--- Material for this task Enclosed Below ---
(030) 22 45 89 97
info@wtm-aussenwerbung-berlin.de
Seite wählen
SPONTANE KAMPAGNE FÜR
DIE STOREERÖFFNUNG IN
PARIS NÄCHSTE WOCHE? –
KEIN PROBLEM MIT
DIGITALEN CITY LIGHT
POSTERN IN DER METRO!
--- End of Enclosed Material for this task ---
● Work instruction: Please convert the rows into a Markdown table with the columns Number and Line, giving each line its row number and leaving out blank lines.

● Solved problem:
| Number | Line |
|---|---|
| 1 | (030) 22 45 89 97 |
| 2 | info@wtm-aussenwerbung-berlin.de |
| 3 | Seite wählen |
| 4 | SPONTANE KAMPAGNE FÜR |
| 5 | DIE STOREERÖFFNUNG IN |
| 6 | PARIS NÄCHSTE WOCHE? – |
| 7 | KEIN PROBLEM MIT |
| 8 | DIGITALEN CITY LIGHT |
| 9 | POSTERN IN DER METRO! |